Tuesday 10 June 2008

Insane in the brain


'The true story of a 17th century Hungarian Countess who bathed in the blood of girls... Descended from one of the most ancient aristocratic families of Europe, Erzsébet Báthory bore the psychotic aberrations of centuries of intermarriage. From adolescence she indulged in sadistic lesbian fantasies, where only the spilling of a woman's blood could satisfy her urges. By middle age, she had regressed to a mirror-fixated state of pathalogical necro-sadism involving witchcraft, torture, blood-drinking, cannibalism and, inevitably wholescale slaughter. (...) The Bloody Countess is Valentine Penrose's disturbing case history of a female psychopath which has an unequalled power to evoke the decadent melancholy of doomed, delinquent aristocracy in a dark age of superstition.' - from Amazon.co.uk
My reading for the next weeks is this book, nicely purchased in Lisbon's annual Book Fair, under an annual scorching sun. The most awful crimes of humanity happen in the brain, Oscar Wilde wrote, and if you're a healthy person, that's where they'll stay. If you're mentally ill, as this countess probably was, you practice what you preach and go around being a criminal. It'll be interesting to know how one is a female criminal in 17th century Hungary. There are so many interesting things to learn in this world indeed!

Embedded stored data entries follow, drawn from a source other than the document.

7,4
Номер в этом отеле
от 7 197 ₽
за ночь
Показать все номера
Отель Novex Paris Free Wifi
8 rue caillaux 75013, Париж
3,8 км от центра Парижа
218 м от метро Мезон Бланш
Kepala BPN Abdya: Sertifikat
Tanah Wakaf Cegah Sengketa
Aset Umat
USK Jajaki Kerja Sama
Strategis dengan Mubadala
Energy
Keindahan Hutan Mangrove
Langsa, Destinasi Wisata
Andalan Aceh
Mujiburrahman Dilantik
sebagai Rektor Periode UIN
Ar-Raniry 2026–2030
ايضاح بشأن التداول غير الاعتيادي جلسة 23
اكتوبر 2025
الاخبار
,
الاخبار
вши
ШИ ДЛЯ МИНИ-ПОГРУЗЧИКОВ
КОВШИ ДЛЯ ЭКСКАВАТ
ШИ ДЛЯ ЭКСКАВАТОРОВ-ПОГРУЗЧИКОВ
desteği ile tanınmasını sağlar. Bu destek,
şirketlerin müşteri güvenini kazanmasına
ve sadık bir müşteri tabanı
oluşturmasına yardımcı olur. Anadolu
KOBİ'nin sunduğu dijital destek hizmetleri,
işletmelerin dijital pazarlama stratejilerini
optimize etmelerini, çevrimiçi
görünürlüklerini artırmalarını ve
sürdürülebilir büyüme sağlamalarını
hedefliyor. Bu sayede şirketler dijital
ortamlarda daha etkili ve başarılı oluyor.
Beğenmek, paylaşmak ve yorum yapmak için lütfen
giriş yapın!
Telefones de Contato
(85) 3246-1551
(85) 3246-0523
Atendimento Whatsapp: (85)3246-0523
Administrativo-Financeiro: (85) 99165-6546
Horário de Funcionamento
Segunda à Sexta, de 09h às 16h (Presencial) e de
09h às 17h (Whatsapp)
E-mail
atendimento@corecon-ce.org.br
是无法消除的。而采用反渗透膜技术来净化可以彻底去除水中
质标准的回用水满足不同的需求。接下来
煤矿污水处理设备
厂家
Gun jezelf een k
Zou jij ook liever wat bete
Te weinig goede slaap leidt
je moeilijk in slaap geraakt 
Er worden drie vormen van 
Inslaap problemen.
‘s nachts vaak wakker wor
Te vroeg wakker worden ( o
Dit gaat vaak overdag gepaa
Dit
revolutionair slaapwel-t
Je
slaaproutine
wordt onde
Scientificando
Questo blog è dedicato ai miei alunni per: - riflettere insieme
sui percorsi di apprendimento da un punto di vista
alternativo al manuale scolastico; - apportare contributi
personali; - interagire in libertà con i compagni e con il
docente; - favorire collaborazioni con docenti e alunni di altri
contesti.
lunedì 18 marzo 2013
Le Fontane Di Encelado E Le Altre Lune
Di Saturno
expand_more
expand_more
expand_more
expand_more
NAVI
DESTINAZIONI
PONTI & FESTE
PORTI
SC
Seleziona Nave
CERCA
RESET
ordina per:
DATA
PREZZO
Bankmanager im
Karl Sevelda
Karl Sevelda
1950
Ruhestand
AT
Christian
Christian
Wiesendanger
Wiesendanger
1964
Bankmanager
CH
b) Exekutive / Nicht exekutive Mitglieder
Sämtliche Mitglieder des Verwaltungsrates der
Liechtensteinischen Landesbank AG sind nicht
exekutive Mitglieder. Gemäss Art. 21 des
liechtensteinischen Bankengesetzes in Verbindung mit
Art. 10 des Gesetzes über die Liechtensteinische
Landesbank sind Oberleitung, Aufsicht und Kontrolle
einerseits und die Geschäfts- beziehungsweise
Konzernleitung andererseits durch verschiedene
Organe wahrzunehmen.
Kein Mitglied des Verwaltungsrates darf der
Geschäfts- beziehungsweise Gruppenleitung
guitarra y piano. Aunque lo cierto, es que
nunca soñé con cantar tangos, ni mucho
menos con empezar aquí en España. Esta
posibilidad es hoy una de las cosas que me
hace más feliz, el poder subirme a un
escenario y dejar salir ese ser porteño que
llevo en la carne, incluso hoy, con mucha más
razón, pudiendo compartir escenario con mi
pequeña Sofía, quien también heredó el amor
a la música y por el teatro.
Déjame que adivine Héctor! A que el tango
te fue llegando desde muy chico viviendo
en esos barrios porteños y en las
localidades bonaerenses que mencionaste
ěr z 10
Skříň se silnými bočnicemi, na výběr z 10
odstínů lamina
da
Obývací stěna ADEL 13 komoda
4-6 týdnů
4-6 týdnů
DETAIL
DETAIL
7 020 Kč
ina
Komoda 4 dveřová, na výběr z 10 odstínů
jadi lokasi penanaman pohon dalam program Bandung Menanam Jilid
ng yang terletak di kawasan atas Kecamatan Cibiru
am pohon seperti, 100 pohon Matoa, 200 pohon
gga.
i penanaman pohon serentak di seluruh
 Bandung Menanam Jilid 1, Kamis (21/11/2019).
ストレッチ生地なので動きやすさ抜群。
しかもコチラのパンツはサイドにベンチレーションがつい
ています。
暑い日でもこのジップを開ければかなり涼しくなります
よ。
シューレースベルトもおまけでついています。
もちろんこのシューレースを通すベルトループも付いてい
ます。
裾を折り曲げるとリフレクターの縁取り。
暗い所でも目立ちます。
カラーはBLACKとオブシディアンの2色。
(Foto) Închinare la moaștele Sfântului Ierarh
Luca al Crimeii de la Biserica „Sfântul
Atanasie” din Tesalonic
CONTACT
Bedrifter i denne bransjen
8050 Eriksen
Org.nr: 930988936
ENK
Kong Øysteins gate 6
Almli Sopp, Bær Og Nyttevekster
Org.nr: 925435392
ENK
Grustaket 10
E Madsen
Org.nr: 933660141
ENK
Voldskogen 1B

Anyway, I'm reading this book and I'm wondering why normal, balanced human beings have the tendency to stop and look every time there's an accident on the road. We hate evil but it attracts us as well.
As for me, I just take an interest in mental illness and crime. If I can learn about it while reading a well written, well researched book about something that is not very discussed as it is, which is female crime, then it's even better. This so-called bloody Countess is also described as having been a female Dracula, which is a character that has provided excuses for all sorts of psychiatric or psychological theories and diseases anyway (homossexuality, sifilis, incest, repressed sexual desire, you name it, Dracula embodies it). I don't know why these things interest me, but they just do. I guess it's because of the Oscar Wilde sentence, and also because, in reality and in all probability, mental health doesn't actually exist.